Consigne: Poursuivez le texte sur les consolidations budgétaires et les inégalités de revenu en reprenant juste après sa dernière phrase.

La littérature empirique sur la question est plutôt clairement tranchée : elle montre que les inégalités de revenu à l’intérieur des pays augmentent durant les périodes de consolidation budgétaire[5] (Agnello et Sousa, 2012 ; Ball et al., 2013 ; Mulas-Granados, 2003 ; Woo et al., 2013 ). Parmi les instruments de la consolidation budgétaire (i.e. baisse des dépenses publiques, augmentation des recettes fiscales), ce serait tout particulièrement les coupes dans les dépenses qui augmenteraient les inégalités de revenu (Agnello et Sousa, 2012 ; Ball et al., 2013 ; Bastagli et al., 2012 ; Woo et al., 2013). Les consolidations budgétaires réalisées après l’occurrence d’une crise bancaire auraient un effet négatif sur les inégalités de revenus beaucoup plus fort que les consolidations budgétaires réalisées en dehors d’une crise bancaire (Agnello et Sousa, 2012). Les petites consolidations (i.e. celles inférieures à une baisse du déficit public de 1 point de PIB) auraient un effet négatif sur les inégalités plus fort que les grosses consolidations budgétaires (Agnello et Sousa, 2012).

Si l’on croit les résultats de cette (encore petite) littérature, les consolidations budgétaires de ces dernières années n’auraient pas suivi le timing idéal : elles auraient été mises en place trop tôt au regard de l’occurrence de la crise. Elles n’auraient pas non plus été de taille optimale : insuffisantes pour résorber substantiellement le déficit public tout en étant très coûteuses en termes d’augmentation des inégalités de revenus entre les individus. S’il est difficile de se forger une opinion ferme et définitive sur le lien entre consolidations budgétaires et inégalités de revenus (et donc pauvreté) à partir d’une littérature peu abondante, les études citées précédemment présentent un intérêt : elles interpellent quant aux effets possiblement néfastes des politiques d’austérité mises en place ces dernières années.

Jeu de données:
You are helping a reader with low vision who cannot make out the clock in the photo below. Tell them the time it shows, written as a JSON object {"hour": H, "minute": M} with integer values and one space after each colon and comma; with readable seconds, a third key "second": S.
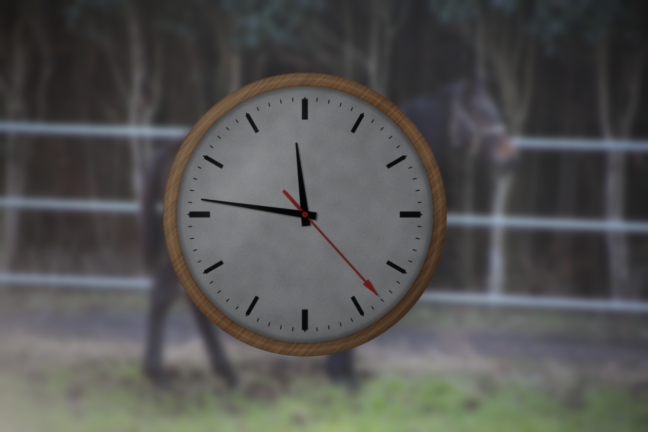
{"hour": 11, "minute": 46, "second": 23}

Corrigé:
[1] L’initiative Europe 2020 spécifie des objectifs de réduction de pauvreté et d’exclusion sociale par pays. Ici, nous nous intéressons essentiellement aux évolutions différenciées entre deux zones : l’UE-15 et les PECO.

[2] Voir l’article de Maître, Nolan et Whelan (2014) pour une analyse critique très fouillée des critères statistiques de la pauvreté et de l’exclusion.

[3] En euros courants, la différence de revenu est encore plus forte : elle s’élevait à 90 % en 2013. A cette date, le revenu médian français était de 20 949 euros annuels (et celui observé en Roumanie de 2 071 euros).

[4] La différence (en la faveur des PECO) est d’autant plus marquée que la Bulgarie et la Roumanie sont exclues : le coefficient de Gini après transferts est alors de 0,291 contre 0,306 pour l’UE-15. Le coefficient de Gini peut prendre une valeur entre 0 et 1. Plus le coefficient tend vers 1, plus une petite part de la population détient une part importante des revenus. A la limite, le coefficient vaut 1, c’est-à-dire qu’un individu détient tous les revenus.

[5] Du fait du mode de calcul du seuil de pauvreté (i.e. 60 % du revenu médian), une augmentation de la part des personnes vivant en dessous du seuil de pauvreté correspond bien à une augmentation des inégalités de revenu entre les individus.